Mayor Turner and City Councilmembers, my name is Oni Blair, and I am the executive director of LINK Houston. LINK Houston advocates for a robust and equitable transportation network so that all people can reach opportunity.

On May 1, I stood here with other advocates to urge you to act to make our streets safe for pedestrians and bicyclists. We spoke after four people were killed on bicycles in April. In a two-year period (2016 and 2017), crashes killed 160 pedestrians and 14 bicyclists across Houston. This is unacceptable.

Drawing on data from the Texas Department of Transportation, LINK Houston developed a heat map of the crash locations where pedestrian and bicycling serious injuries and fatalities occurred. The map shows hot spots all over Houston, not just in Downtown, but also in neighborhoods like Third Ward, Northline, and Gulfton. When you break down this data by City Council District, the most deaths occurred in District H, followed Districts B and D.

On May 1, I asked you to prioritize street safety and specifically to enforce the Vulnerable Road Users ordinance; implement design plans to address dangerous intersections; fund Plan Houston in the FY 19 budget to ensure the Planning and Public Works Departments could effectively carry out their efforts; and continue with the Bike Plan.

Mayor Turner, your State of Mobility remarks on May 24 demonstrated what we need most right now: leadership. We agree that we need enforcement of ordinances and a behavior change to recognize that pedestrians and cyclists have a right to use the road. We need to identify dangerous intersections and change them to make them safe. LINK Houston will be working with Bike Houston to identify the dangerous intersections. And we hear you regarding funding. We know the FY 19 budget for street maintenance and improvements is insufficient for the challenge that lies ahead. The City needs Transportation Improvement Project funds, public-private partnerships, and strategic use of projects like the I-45 expansion to maximize safety for all users of the road.

I’m here today to reiterate these requests, underscore the importance for public safety, and urge City Council to support the Mayor in making measurable progress as soon as possible. I’m joined today with friends of Polly Koch. They are here to share their stories, their loss, and their hope that City Council will support these initiatives on street safety. We are not here to proscribe specific modifications for Richmond and Mandell or any other intersection. Recommendations of that nature are most productive when done after a third-party investigation or in partnership with an examination by the City’s experts.

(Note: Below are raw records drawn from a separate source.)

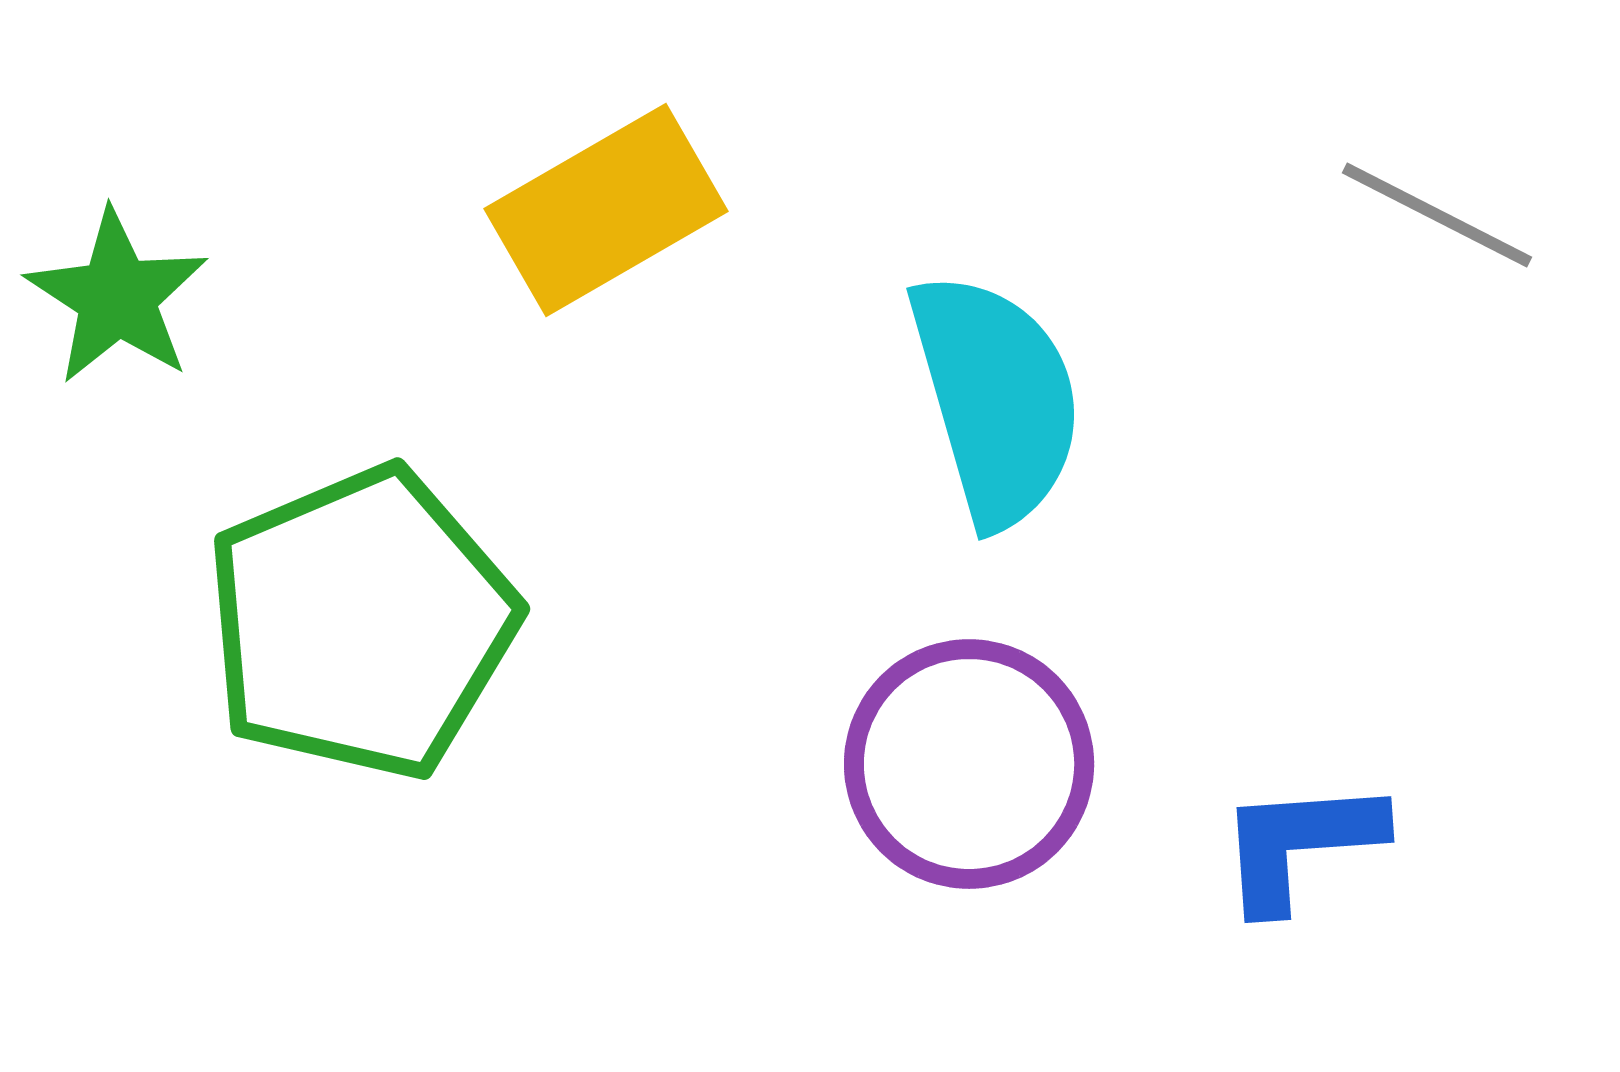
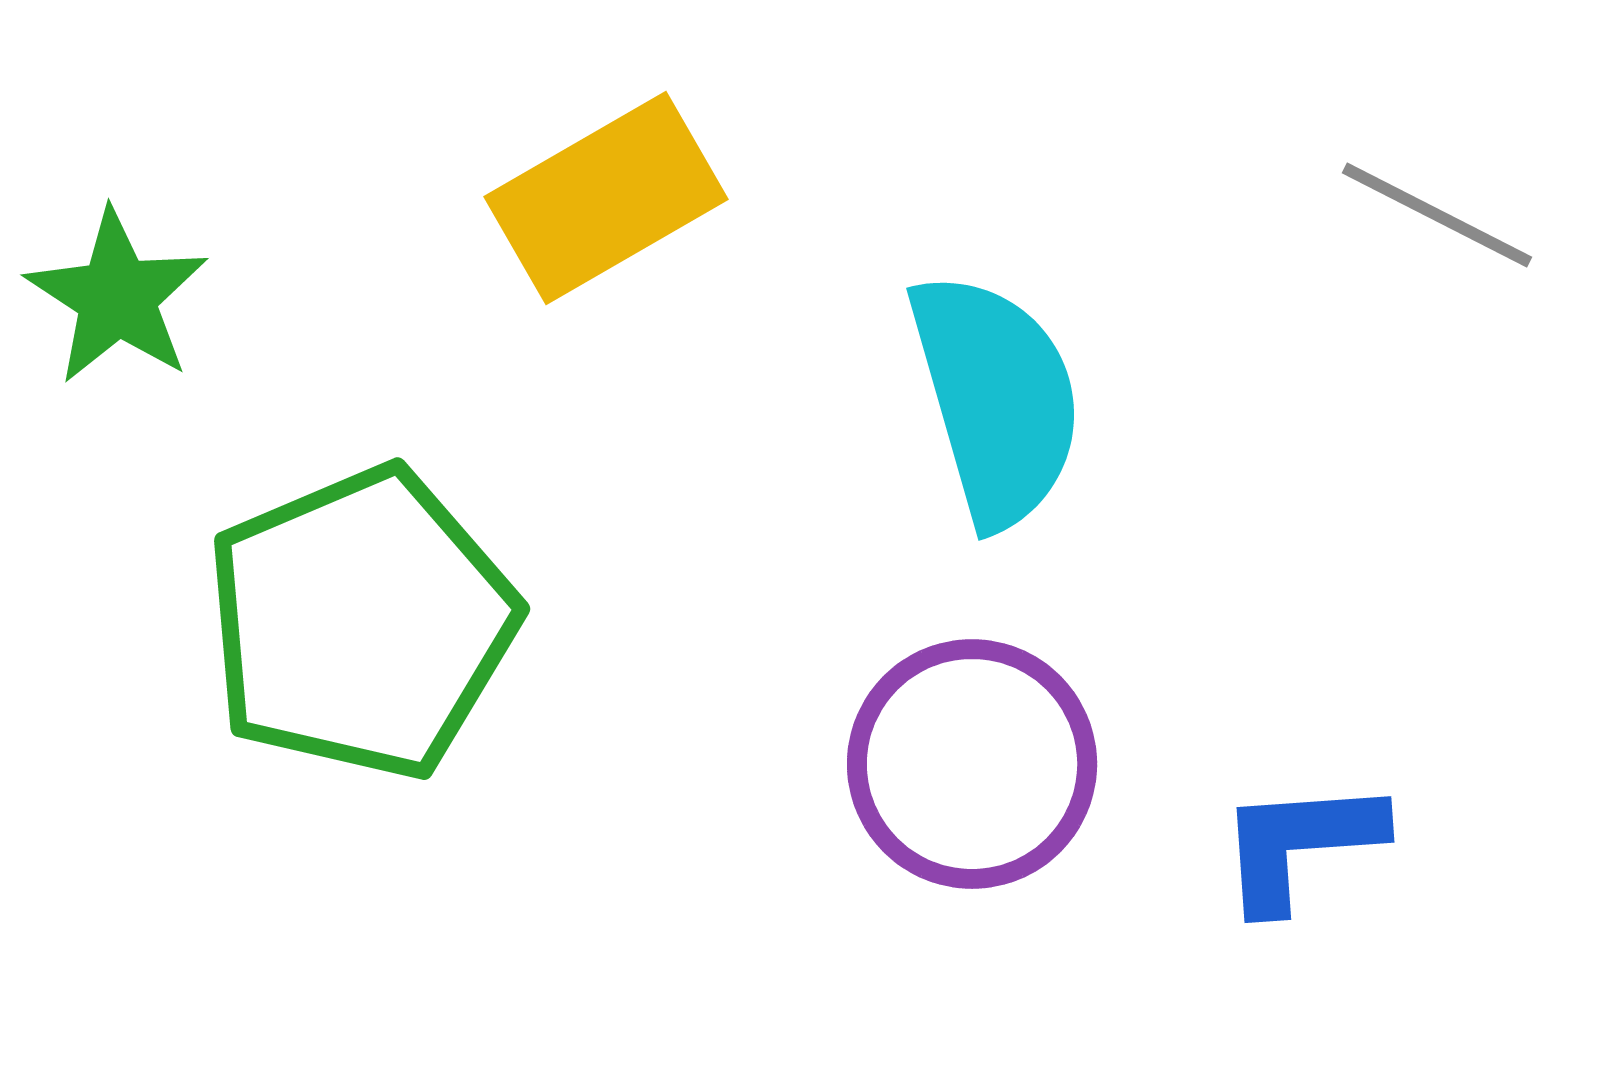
yellow rectangle: moved 12 px up
purple circle: moved 3 px right
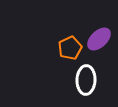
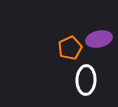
purple ellipse: rotated 30 degrees clockwise
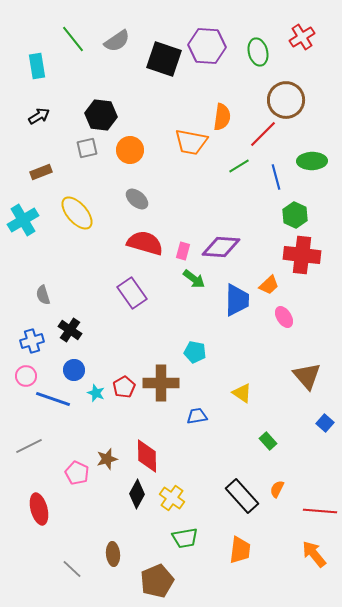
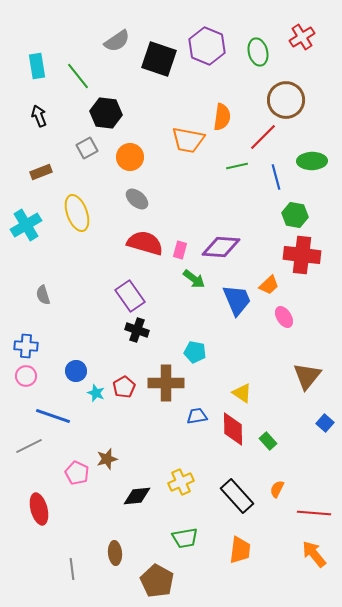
green line at (73, 39): moved 5 px right, 37 px down
purple hexagon at (207, 46): rotated 18 degrees clockwise
black square at (164, 59): moved 5 px left
black hexagon at (101, 115): moved 5 px right, 2 px up
black arrow at (39, 116): rotated 80 degrees counterclockwise
red line at (263, 134): moved 3 px down
orange trapezoid at (191, 142): moved 3 px left, 2 px up
gray square at (87, 148): rotated 15 degrees counterclockwise
orange circle at (130, 150): moved 7 px down
green line at (239, 166): moved 2 px left; rotated 20 degrees clockwise
yellow ellipse at (77, 213): rotated 21 degrees clockwise
green hexagon at (295, 215): rotated 15 degrees counterclockwise
cyan cross at (23, 220): moved 3 px right, 5 px down
pink rectangle at (183, 251): moved 3 px left, 1 px up
purple rectangle at (132, 293): moved 2 px left, 3 px down
blue trapezoid at (237, 300): rotated 24 degrees counterclockwise
black cross at (70, 330): moved 67 px right; rotated 15 degrees counterclockwise
blue cross at (32, 341): moved 6 px left, 5 px down; rotated 20 degrees clockwise
blue circle at (74, 370): moved 2 px right, 1 px down
brown triangle at (307, 376): rotated 20 degrees clockwise
brown cross at (161, 383): moved 5 px right
blue line at (53, 399): moved 17 px down
red diamond at (147, 456): moved 86 px right, 27 px up
black diamond at (137, 494): moved 2 px down; rotated 56 degrees clockwise
black rectangle at (242, 496): moved 5 px left
yellow cross at (172, 498): moved 9 px right, 16 px up; rotated 30 degrees clockwise
red line at (320, 511): moved 6 px left, 2 px down
brown ellipse at (113, 554): moved 2 px right, 1 px up
gray line at (72, 569): rotated 40 degrees clockwise
brown pentagon at (157, 581): rotated 20 degrees counterclockwise
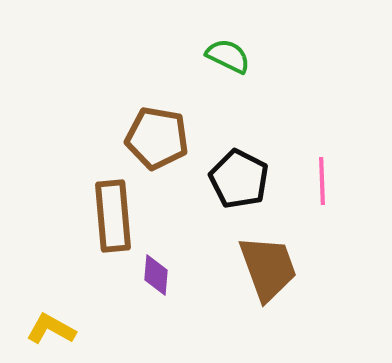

We are here to underscore that this public safety issue is a matter of life and death that affects our entire city. We must create safe options to reach the office, as well as the library, the school, the medical center, and the grocery store, whether we walked or biked from home, waited at the bus stop, or used the parking garage. If we want to be a growing, innovative, economically competitive global city, we must prioritize safe, multi-modal mobility options so that Houston – and every resident living in it – can reach opportunity.

 

Data Source: The underlying data are from the Texas Department of Transportation Crash Records Information System (CRIS) (accessed May 2, 2018 by LINK Houston). The map reflects 548 (85%) of 641 total crashes that resulted in an incapacitating injury or death of a pedestrian or cyclist in 2016 and 2017, the other 15% of crash records did not include adequate geographic location information to ascertain latitude and longitude.

 

 

Ped-Bike Crashes by City Council District

Note: Crash records do not note city council district. LINK Houston used GIS software to identify the corresponding Houston City Council District for each crash; 91% of deaths and 83% of incapacitating injury locations could be confidently attributed to one council district.